::: PROVIDED INFORMATION :::

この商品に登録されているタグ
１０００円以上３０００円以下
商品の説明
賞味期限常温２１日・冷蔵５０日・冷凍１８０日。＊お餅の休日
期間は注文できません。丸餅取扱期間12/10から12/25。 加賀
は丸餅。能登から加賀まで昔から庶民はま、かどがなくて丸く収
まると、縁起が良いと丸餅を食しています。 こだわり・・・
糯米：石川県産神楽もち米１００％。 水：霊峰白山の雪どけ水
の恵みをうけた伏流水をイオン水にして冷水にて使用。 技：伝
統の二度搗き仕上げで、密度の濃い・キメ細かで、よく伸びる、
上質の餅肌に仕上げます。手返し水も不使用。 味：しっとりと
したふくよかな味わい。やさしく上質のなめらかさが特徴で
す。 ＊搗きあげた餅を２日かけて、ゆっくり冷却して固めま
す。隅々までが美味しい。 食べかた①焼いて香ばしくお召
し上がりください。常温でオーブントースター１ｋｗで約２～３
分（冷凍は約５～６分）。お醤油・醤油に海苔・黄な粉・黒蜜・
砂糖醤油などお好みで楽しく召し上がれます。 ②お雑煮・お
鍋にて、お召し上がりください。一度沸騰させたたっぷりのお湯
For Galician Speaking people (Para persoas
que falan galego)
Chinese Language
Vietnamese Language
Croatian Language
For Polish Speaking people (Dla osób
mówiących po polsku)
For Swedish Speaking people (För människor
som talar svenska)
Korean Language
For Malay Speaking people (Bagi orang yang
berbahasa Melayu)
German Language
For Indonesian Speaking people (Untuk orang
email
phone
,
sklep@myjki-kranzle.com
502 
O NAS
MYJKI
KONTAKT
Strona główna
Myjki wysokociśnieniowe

:::

## INSTRUCTION
Once more, give all the records exactly as they were written.

## RESULT OF THIS EXERCISE
この商品に登録されているタグ
１０００円以上３０００円以下
商品の説明
賞味期限常温２１日・冷蔵５０日・冷凍１８０日。＊お餅の休日
期間は注文できません。丸餅取扱期間12/10から12/25。 加賀
は丸餅。能登から加賀まで昔から庶民はま、かどがなくて丸く収
まると、縁起が良いと丸餅を食しています。 こだわり・・・
糯米：石川県産神楽もち米１００％。 水：霊峰白山の雪どけ水
の恵みをうけた伏流水をイオン水にして冷水にて使用。 技：伝
統の二度搗き仕上げで、密度の濃い・キメ細かで、よく伸びる、
上質の餅肌に仕上げます。手返し水も不使用。 味：しっとりと
したふくよかな味わい。やさしく上質のなめらかさが特徴で
す。 ＊搗きあげた餅を２日かけて、ゆっくり冷却して固めま
す。隅々までが美味しい。 食べかた①焼いて香ばしくお召
し上がりください。常温でオーブントースター１ｋｗで約２～３
分（冷凍は約５～６分）。お醤油・醤油に海苔・黄な粉・黒蜜・
砂糖醤油などお好みで楽しく召し上がれます。 ②お雑煮・お
鍋にて、お召し上がりください。一度沸騰させたたっぷりのお湯
For Galician Speaking people (Para persoas
que falan galego)
Chinese Language
Vietnamese Language
Croatian Language
For Polish Speaking people (Dla osób
mówiących po polsku)
For Swedish Speaking people (För människor
som talar svenska)
Korean Language
For Malay Speaking people (Bagi orang yang
berbahasa Melayu)
German Language
For Indonesian Speaking people (Untuk orang
email
phone
,
sklep@myjki-kranzle.com
502 
O NAS
MYJKI
KONTAKT
Strona główna
Myjki wysokociśnieniowe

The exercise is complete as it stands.